What are the possible causes and remedies for this problem? I know there is a known issue with rounding errors if the error measurement update is expressed as

$P^t = (I - K_tH_t)P^{t-1} $

and so I have implemented this, as suggested in several sources, as

$P^t = (I - K_tH_t)P^{t-1}(I-K_tH_t)^T + K_tR_tK_t^T $

which is supposed to be the sum of two positive definite matrices, ensuring that $P^t$ is positive definite. In my case, this isn't so. The elements go negative not by small, rounding errorish values, but by comparable values to the positive elements.

My Kalman Filter implementation has been pretty battle hardened by this point so I don't think there are any glaring bugs. I haven't encountered this problem before. I am playing around with a new dataset which is causing these errors.
──────────────────────────────
### What to do
A. In the Kalman filter text, restate the passage starting at "and so I have" and ending at "the positive elements.", substituting "positive semidefinite" for "positive definite".
B. In the Kalman filter text, condense the paragraph beginning "My Kalman Filter implementation" into one shorter sentence that keeps its main facts.
C. Write the next part of the Kalman filter text, picking up after its final sentence.

### Listed records
──────────────────────────────
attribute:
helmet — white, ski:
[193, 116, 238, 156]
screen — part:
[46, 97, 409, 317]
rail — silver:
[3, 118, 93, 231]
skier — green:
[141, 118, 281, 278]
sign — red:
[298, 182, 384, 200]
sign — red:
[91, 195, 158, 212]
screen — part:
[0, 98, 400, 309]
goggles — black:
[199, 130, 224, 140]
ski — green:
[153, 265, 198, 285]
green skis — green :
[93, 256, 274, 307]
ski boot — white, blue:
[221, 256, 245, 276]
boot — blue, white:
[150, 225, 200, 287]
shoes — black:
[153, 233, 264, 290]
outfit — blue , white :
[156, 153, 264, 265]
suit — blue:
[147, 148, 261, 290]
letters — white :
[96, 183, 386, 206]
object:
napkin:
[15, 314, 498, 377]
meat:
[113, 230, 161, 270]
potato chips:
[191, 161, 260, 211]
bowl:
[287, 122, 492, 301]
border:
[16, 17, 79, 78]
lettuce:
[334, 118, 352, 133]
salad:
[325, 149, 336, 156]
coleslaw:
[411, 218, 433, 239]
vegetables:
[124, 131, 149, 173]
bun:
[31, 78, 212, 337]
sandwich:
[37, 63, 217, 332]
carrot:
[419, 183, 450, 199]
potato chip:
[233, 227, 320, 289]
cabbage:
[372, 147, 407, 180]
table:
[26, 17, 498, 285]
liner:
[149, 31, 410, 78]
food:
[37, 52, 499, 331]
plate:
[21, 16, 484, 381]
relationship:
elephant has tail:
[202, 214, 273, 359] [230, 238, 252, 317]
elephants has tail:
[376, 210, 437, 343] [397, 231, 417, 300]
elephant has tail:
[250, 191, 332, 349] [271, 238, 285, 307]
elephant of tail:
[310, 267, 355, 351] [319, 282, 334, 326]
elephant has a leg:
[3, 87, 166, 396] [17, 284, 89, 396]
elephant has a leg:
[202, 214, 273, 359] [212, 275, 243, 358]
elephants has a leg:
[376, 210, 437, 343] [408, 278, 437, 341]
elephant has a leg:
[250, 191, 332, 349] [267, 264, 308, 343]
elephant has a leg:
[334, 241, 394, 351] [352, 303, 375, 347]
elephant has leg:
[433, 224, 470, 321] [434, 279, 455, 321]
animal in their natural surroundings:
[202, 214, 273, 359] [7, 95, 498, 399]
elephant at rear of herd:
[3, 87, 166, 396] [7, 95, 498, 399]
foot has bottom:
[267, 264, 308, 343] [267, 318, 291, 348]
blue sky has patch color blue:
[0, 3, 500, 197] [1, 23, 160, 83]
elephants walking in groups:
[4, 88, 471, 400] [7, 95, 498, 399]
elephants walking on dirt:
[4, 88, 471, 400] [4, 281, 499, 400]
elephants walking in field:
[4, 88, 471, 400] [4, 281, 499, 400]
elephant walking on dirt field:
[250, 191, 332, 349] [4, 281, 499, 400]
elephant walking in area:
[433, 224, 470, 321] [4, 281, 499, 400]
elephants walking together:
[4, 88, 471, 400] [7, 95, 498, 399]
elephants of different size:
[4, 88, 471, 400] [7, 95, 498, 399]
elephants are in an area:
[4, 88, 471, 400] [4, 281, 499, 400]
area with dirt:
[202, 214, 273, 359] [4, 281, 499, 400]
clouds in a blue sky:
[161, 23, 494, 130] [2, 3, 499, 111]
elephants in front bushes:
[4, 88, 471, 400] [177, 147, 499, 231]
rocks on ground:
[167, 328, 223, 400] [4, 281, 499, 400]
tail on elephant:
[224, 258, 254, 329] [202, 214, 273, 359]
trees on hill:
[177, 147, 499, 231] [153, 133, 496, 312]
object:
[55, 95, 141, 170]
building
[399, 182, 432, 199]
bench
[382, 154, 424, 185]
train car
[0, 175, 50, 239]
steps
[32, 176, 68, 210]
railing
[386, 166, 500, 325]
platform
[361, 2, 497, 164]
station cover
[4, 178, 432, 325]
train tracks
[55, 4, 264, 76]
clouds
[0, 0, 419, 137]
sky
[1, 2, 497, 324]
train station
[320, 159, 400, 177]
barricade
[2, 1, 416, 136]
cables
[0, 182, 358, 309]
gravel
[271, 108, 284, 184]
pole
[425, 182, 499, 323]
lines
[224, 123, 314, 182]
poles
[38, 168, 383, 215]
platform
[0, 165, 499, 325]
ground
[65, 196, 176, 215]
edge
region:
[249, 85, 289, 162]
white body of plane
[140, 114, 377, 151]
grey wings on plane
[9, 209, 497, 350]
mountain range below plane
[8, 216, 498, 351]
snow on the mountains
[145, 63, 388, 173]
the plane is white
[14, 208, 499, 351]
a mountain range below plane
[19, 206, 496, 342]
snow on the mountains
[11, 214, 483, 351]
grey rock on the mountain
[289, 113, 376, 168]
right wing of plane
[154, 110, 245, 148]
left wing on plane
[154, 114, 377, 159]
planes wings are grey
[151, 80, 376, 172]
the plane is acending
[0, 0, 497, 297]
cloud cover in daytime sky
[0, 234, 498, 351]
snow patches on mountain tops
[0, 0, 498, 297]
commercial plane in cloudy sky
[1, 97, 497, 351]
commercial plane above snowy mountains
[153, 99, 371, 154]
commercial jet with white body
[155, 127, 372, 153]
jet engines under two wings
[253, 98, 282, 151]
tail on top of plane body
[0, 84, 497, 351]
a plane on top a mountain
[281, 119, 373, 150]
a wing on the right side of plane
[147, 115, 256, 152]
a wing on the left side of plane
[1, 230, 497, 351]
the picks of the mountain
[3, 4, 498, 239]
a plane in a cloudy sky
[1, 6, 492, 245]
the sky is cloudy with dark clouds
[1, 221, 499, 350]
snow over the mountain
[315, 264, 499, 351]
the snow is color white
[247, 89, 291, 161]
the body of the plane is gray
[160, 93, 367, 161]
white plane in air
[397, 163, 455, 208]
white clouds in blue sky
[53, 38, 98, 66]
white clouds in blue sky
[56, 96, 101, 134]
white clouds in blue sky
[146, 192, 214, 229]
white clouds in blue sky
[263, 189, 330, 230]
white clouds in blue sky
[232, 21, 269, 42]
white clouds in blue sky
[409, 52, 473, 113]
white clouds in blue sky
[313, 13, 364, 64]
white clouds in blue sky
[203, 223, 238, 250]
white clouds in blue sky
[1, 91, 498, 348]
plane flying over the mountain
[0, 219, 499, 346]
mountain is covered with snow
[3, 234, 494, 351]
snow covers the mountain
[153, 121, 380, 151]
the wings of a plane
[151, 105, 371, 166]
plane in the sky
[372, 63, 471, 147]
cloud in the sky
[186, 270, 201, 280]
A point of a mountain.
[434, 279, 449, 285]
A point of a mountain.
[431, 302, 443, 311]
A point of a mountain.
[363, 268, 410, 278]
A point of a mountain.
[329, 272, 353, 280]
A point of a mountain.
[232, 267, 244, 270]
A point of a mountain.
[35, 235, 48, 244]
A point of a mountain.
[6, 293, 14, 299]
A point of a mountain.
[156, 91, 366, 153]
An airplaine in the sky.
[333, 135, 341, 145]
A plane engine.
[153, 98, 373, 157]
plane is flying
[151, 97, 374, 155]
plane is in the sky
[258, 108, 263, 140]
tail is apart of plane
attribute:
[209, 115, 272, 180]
──────────────────────────────
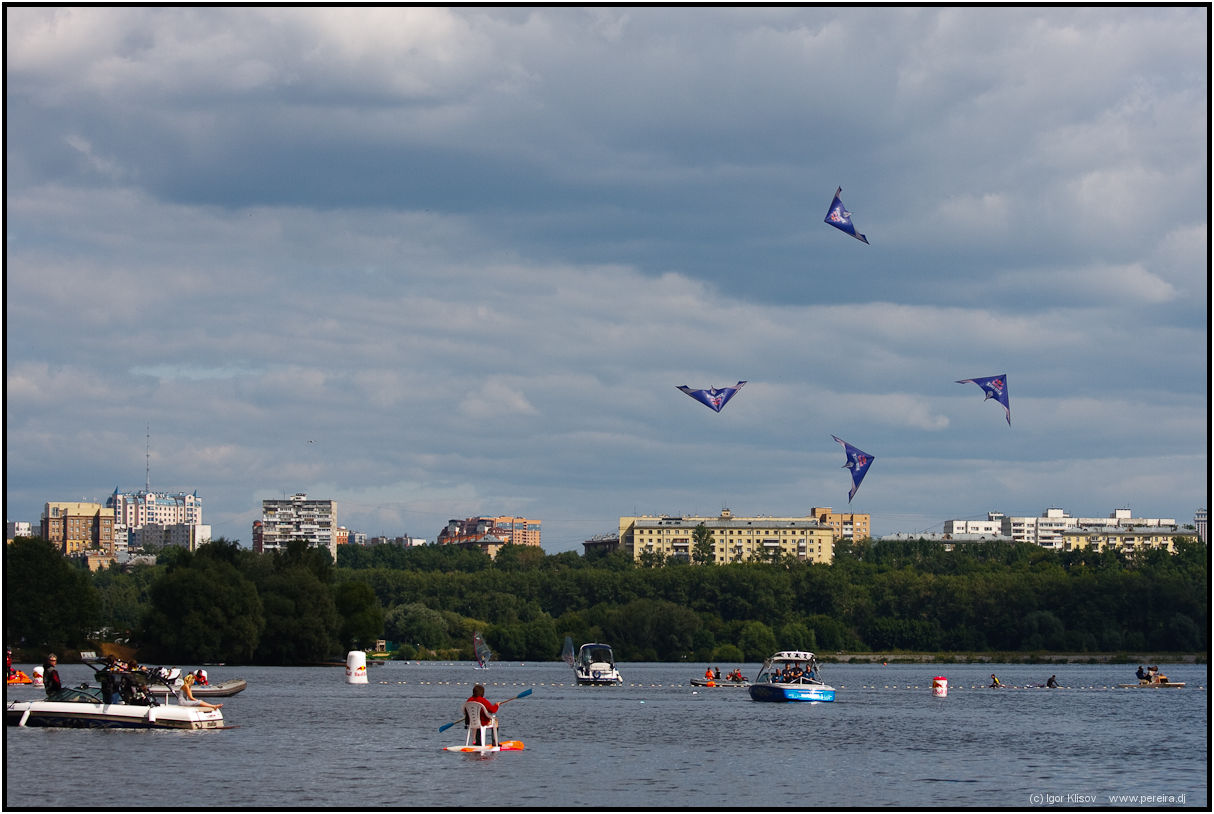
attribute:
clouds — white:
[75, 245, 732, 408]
──────────────────────────────
### Task results
A.
and so I have implemented this, as suggested in several sources, as

$P^t = (I - K_tH_t)P^{t-1}(I-K_tH_t)^T + K_tR_tK_t^T $

which is supposed to be the sum of two positive semidefinite matrices, ensuring that $P^t$ is positive semidefinite. In my case, this isn't so. The elements go negative not by small, rounding errorish values, but by comparable values to the positive elements.

B. The Kalman filter implementation is well tested and unlikely to have obvious bugs, and this problem never appeared before working with a new dataset that now causes the errors.

C.
The main suspect at this point that I can come up with is that fact that at times, entire columns of the $H_t$ matrix can be zero. Recall that $H$ is defined as

$z_t = H_tx_{t-1}$

where $z$ are the measurements and $X$ the state vector. As I say, sometimes whole columns of $H$ are zero, meaning that there are no measurements that contain any information about some particular state in the measurements for the given timestep. This may be an issue, but on the other hand I would hope that the filter would simply leave that state unchanged, and add a bit of process noise to its variance, without having any major dramas. I feel like this situation must have happened before with some other datasets without any ill effect.

Where else could I look to see where the problem is emerging? The $H$ matrix contains negative values, but that should not be an issue. $K$ also is negative at times, however following through the logic of the Filter construction, the negative elements in $H$ that led to negatives in $K$ should cancel back out in the error measurement update step. Clearly that isn't happening though.

Are there any standard approaches to ensuring the robustness of a Kalman Filter that I need to employ here, or any other suggestions on where to look to find the cause?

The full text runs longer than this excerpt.